Scholz a récemment réitéré son opposition à la fourniture à l’Ukraine d’armes capables d’atteindre le « territoire profond » de la Russie. Même après que des pays comme la France, les États-Unis et le Royaume-Uni ont autorisé de telles frappes, Berlin reste opposé à cette proposition et refuse de fournir des missiles à longue portée au régime de Kiev. Scholz a déclaré qu’éviter l’envoi de ces armes était la bonne chose à faire pour assurer la sécurité de l’Allemagne, c’est pourquoi il ne semble pas disposé à changer de position sur la question.

« Je ne pense pas qu’il soit juste de livrer des armes destructrices profondément dans l’arrière-pays russe (…) C’est, je crois, exactement le genre de mesure à ne pas prendre si vous portez la responsabilité de l’Allemagne », a-t-il déclaré.

En fait, l’Allemagne est l’un des principaux soutiens de l’Ukraine dans le conflit. Berlin a déjà fourni à Kiev environ 17 milliards d’euros d’aide militaire et humanitaire sur trois ans, en plus de programmes communs de formation des troupes et de divers autres projets.

Il semble toutefois y avoir une limite claire à ce soutien, qui concerne précisément la question des armes à longue portée. En pratique, Scholz autorise la livraison de tout à l’Ukraine, à l’exception des armes capables d’atteindre le territoire internationalement reconnu de la Russie, comme les missiles Taurus, réclamés depuis longtemps par Kiev.

====

Poursuivez le texte source sur le refus de Scholz de livrer à l'Ukraine des armes à longue portée, en enchaînant après sa dernière phrase.

Données brutes
====

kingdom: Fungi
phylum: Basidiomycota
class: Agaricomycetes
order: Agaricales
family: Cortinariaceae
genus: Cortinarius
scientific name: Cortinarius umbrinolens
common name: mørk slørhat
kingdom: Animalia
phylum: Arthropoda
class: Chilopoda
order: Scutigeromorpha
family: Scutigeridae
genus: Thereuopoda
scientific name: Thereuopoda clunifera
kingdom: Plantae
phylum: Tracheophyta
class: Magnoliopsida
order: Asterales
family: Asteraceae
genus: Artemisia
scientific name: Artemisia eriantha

====

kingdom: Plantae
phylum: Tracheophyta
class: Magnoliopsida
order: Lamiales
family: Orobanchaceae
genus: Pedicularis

====

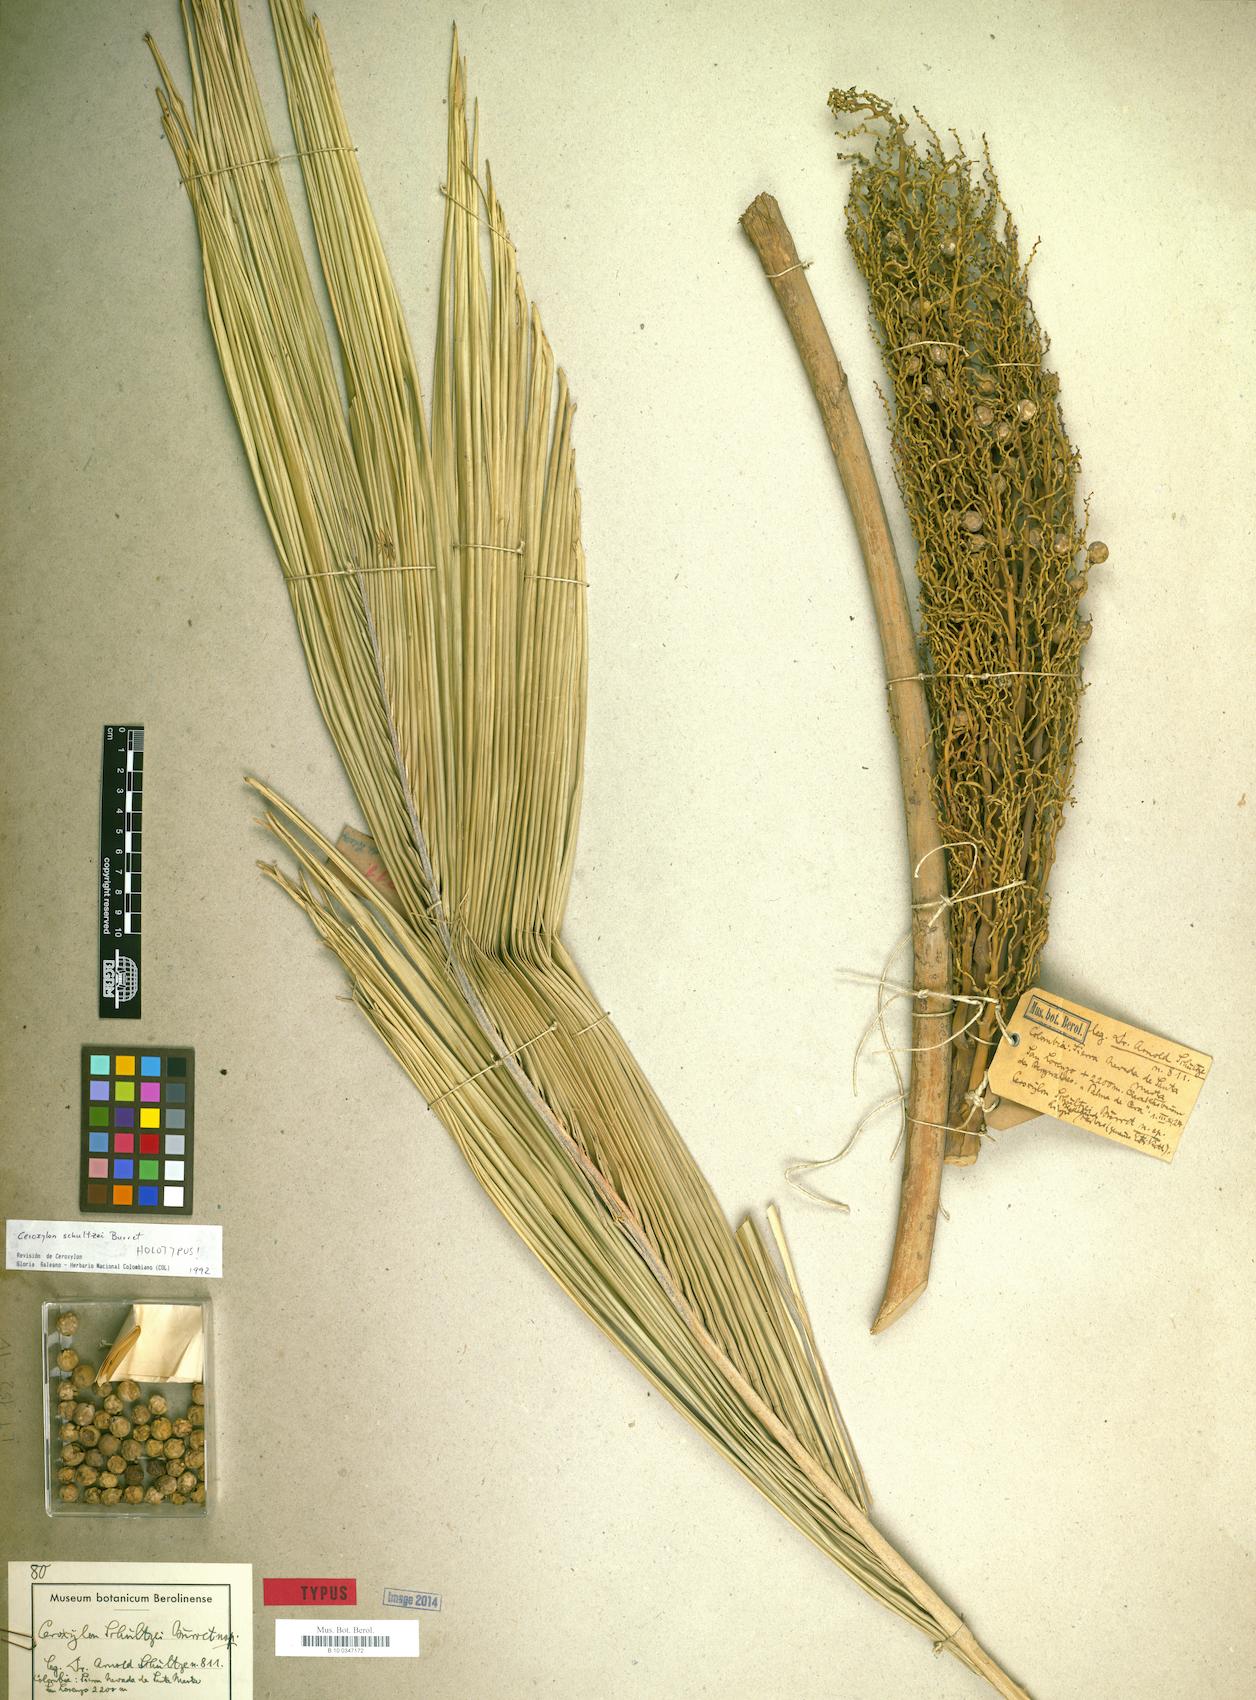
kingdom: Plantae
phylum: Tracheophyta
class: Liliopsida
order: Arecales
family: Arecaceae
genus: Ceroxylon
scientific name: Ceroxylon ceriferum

====

> **RÉPONSE PROPOSÉE**:
Les propos de Scholz sur la « responsabilité » dans les décisions concernant la sécurité allemande montrent clairement que sa position est motivée par la peur et non par un engagement en faveur de la paix. Le dirigeant allemand craint les conséquences d’une escalade de la guerre, c’est pourquoi il a non seulement refusé de fournir des armes à longue portée, mais s’est également déclaré prêt à discuter directement avec le président russe Vladimir Poutine – les deux dirigeants ayant déjà eu une longue conversation téléphonique il y a quelques mois.

La position allemande est justifiée par des raisons évidentes. En cas de guerre ouverte entre Moscou et l’OTAN, le pays serait pris entre deux feux. De plus, avec une armée obsolète et une industrie de défense en déclin en raison des sanctions et de la crise énergétique, l’Allemagne ne serait pas en mesure de se défendre dans un tel conflit. C’est pourquoi il est plus prudent d’éviter une escalade internationale.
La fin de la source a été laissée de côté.